Figure 6: Irrisonic tip and Easy Equipmentos Odontologicos Easy Clean irrigator
Figure 8: Applying sealer to warm gutta percha
Figure 7: MicroObturator being coated in warm gutta percha
Figure 9: MicroObturator placed to working length (1 mm short of apical foramen)
Case 1 (Figures 10-12)
Tooth No. 30 was diagnosed with pulpal necrosis and chronic apical periodontitis. The canal anatomy was uncomplex with one broad distal canal and two mesial canals that joined. Very little root dentin was removed to debride the canals. A size 20 .03 PathGlider (Komet) was used as the final instrument. The canal system was cleaned with Er-Yag laser-activated irrigation (Fotona). Obturation was completed with a size 16 MicroObtuator (MicroEndo), NanoFlow (Healthdent Technology Intl., Inc.; Palmdale, California) gutta percha and Kerr Pulp Canal Sealer EWT. Ideal healing was seen at 1-year follow-up.
Figure 10: Case 1 — pre-op radiograph
Figure 11: Case 1 — post-op radiograph
Figure 12: Case1 — 1-year recall radiograph
Case 2 (Figures 13-14)
Tooth No. 4 was diagnosed with pulpal necrosis and acute apical periodontitis.
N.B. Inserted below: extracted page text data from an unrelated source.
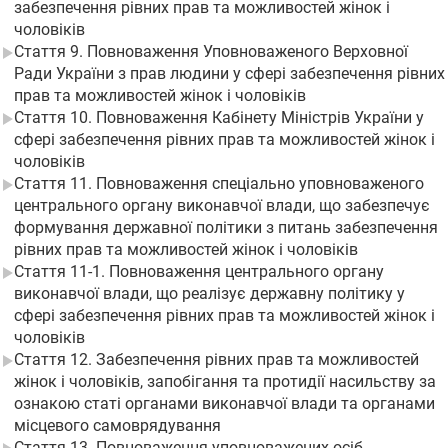
забезпечення рівних прав та можливостей жінок і
чоловіків
Стаття 9. Повноваження Уповноваженого Верховної
Ради України з прав людини у сфері забезпечення рівних
прав та можливостей жінок і чоловіків
Стаття 10. Повноваження Кабінету Міністрів України у
сфері забезпечення рівних прав та можливостей жінок і
чоловіків
Стаття 11. Повноваження спеціально уповноваженого
центрального органу виконавчої влади, що забезпечує
формування державної політики з питань забезпечення
рівних прав та можливостей жінок і чоловіків
Стаття 11-1. Повноваження центрального органу
виконавчої влади, що реалізує державну політику у
сфері забезпечення рівних прав та можливостей жінок і
чоловіків
Стаття 12. Забезпечення рівних прав та можливостей
жінок і чоловіків, запобігання та протидії насильству за
ознакою статі органами виконавчої влади та органами
місцевого самоврядування
Стаття 13. Повноваження уповноважених осіб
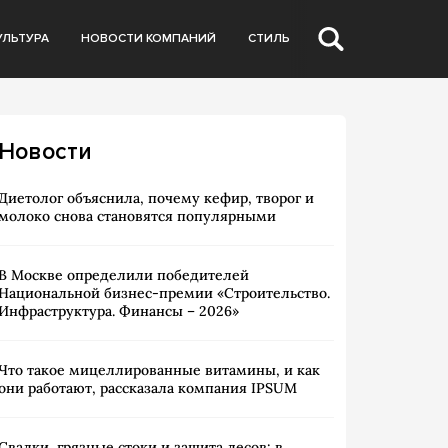
УЛЬТУРА
НОВОСТИ КОМПАНИЙ
СТИЛЬ
Новости
Диетолог объяснила, почему кефир, творог и
молоко снова становятся популярными
В Москве определили победителей
Национальной бизнес-премии «Строительство.
Инфраструктура. Финансы – 2026»
Что такое мицеллированные витамины, и как
они работают, рассказала компания IPSUM
Свалки, грязные стоки и защита лесов: в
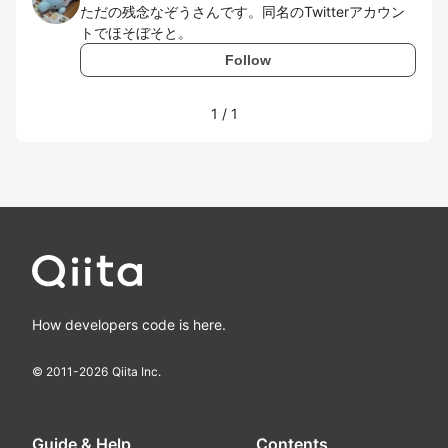
ただの残念なぞうさんです。同名のTwitterアカウン
トでほそぼそと。
Follow
1
/
1
How developers code is here.
© 2011-
2026
Qiita Inc.
Guide & Help
Contents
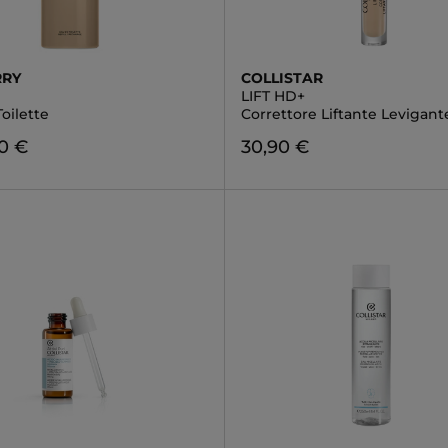
RRY
COLLISTAR
LIFT HD+
oilette
Correttore Liftante Levigant
0 €
30,90 €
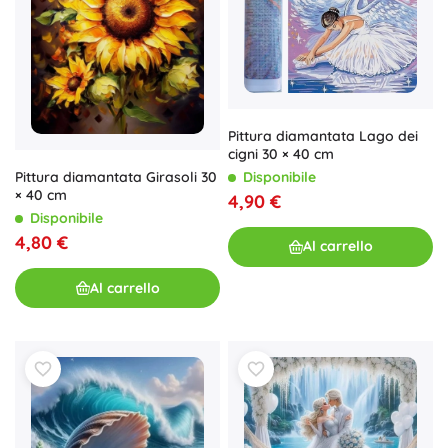
Pittura diamantata Lago dei
cigni 30 × 40 cm
Disponibile
Pittura diamantata Girasoli 30
× 40 cm
4,90 €
Disponibile
4,80 €
Al carrello
Al carrello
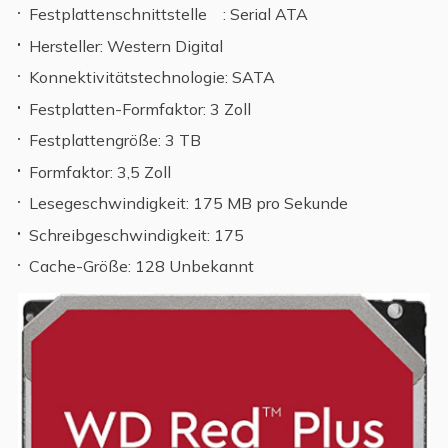
Festplattenschnittstelle : Serial ATA
Hersteller: Western Digital
Konnektivitätstechnologie: SATA
Festplatten-Formfaktor: 3 Zoll
Festplattengröße: 3 TB
Formfaktor: 3,5 Zoll
Lesegeschwindigkeit: 175 MB pro Sekunde
Schreibgeschwindigkeit: 175
Cache-Größe: 128 Unbekannt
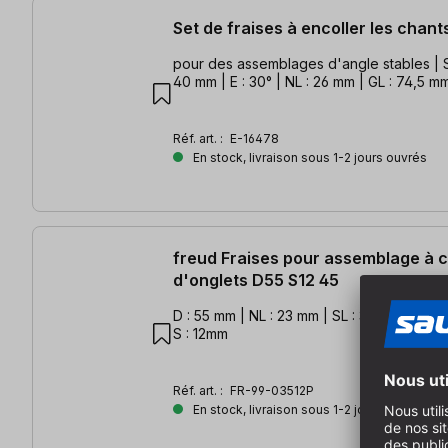
Set de fraises à encoller les chant
pour des assemblages d'angle stables | S 
40 mm | E : 30° | NL : 26 mm | GL : 74,5 m
Réf. art. :
E-16478
En stock, livraison sous 1-2 jours ouvrés
freud Fraises pour assemblage à 
d'onglets D55 S12 45
D : 55 mm | NL : 23 mm | SL : 38mm | GL : 6
S : 12mm
Réf. art. :
FR-99-03512P
En stock, livraison sous 1-2 jours ouvrés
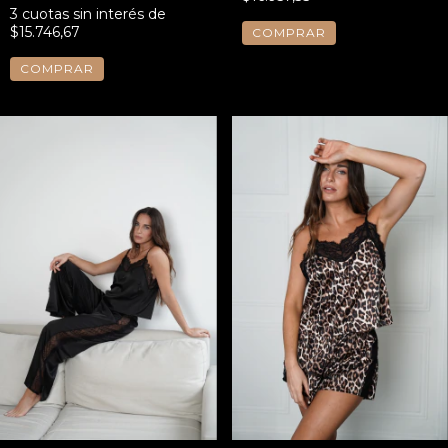
3
cuotas sin interés de
$15.746,67
COMPRAR
COMPRAR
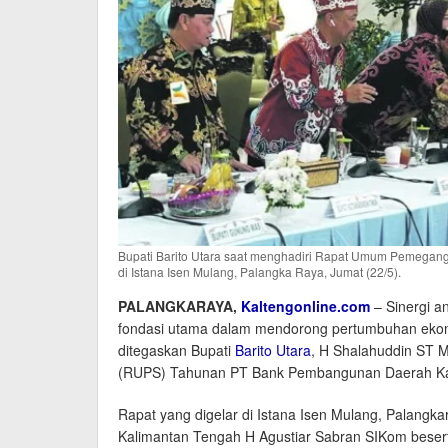
Bupati Barito Utara saat menghadiri Rapat Umum Pemegan
di Istana Isen Mulang, Palangka Raya, Jumat (22/5).
PALANGKARAYA,
Kaltengonline.com
– Sinergi a
fondasi utama dalam mendorong pertumbuhan ekonom
ditegaskan Bupati
Barito Utara
, H Shalahuddin ST
(RUPS) Tahunan PT Bank Pembangunan Daerah Kali
Rapat yang digelar di Istana Isen Mulang, Palangkar
Kalimantan Tengah H Agustiar Sabran SIKom beserta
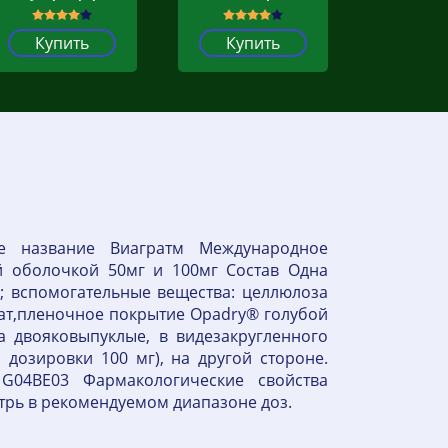
Купить
Купить
е название Виагратм Международное
й оболочкой 50мг и 100мг Состав Одна
г; вспомогательные вещества: целлюлоза
рат,пленочное покрытие Opadry® голубой
 двояковыпуклые, в видезакругленного
 дозировки 100 мг), на другой стороне.
G04BE03 Фармакологические свойства
рь в рекомендуемом диапазоне доз.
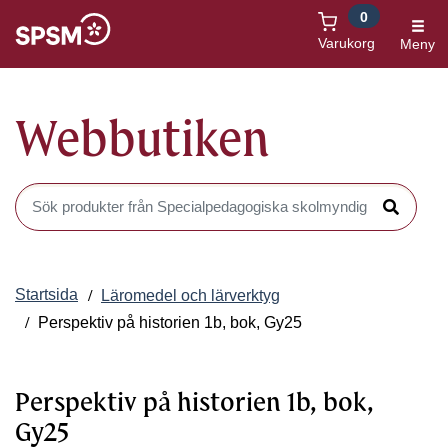
0
Öppnas i nytt fönster
Varukorg
Meny
Webbutiken
Sök produkter i Webbutiken
Sök
Startsida
Läromedel och lärverktyg
Perspektiv på historien 1b, bok, Gy25
Perspektiv på historien 1b, bok,
Gy25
After access, No. 4 was irrigated with PIPS, dried with paper points, and obturated with a MicroObturator size 16. NanoFlow gutta percha and Kerr EWT sealer were used. No instrumentation was needed due to the size of the existing canal space.
Figure 13: Case 2 — pre-op radiograph
Figure 14: Case 2 — post-op radiograph
Case 3 (Figures 15-16)
Tooth No. 3 was diagnosed with pulpal necrosis and acute apical periodontitis. The palatal canal was instrumented to a size 35 .02 MicroFile (MicroEndo); the mesial and distal buccal canals to a size 30.02 MicroFile. Irrigation was completed with Er-Yag laser-activated irrigation. Obturation was completed with a MicroObturator size 16. NanoFlow gutta percha and Kerr EWT sealer were used.
Figure 15: Case 3 — pre-op radiograph
Figure 17: Cracked mesial root No. 18
Figure 16: Case 3 — post-op radiograph
Figure 18: No. 31 endodontically treated with minimally invasive techniques
For the past 30-plus years, the techniques associated with endodontic treatment have been focused on creating tapered canals to allow adequate cleansing and obturation. With new irrigation and obturation techniques, creating these tapers and the associated tooth weakening is no longer necessary (Figure 17). Preservation of cervical tooth structure maintains the strength of the area of the tooth, which under occlusal loading has the highest stress. Thus, conservative instrumentation in the cervical area of the canals does not weaken the tooth as may happen with more aggressive instrumentation (Figure 18).
We are at an amazing time when new techniques, technology, and understanding allow us to step away from previously held beliefs and perceptions. We can move in new directions that will allow us to experience greater success and long-term value for our patients and ourselves. Most importantly, the time is now!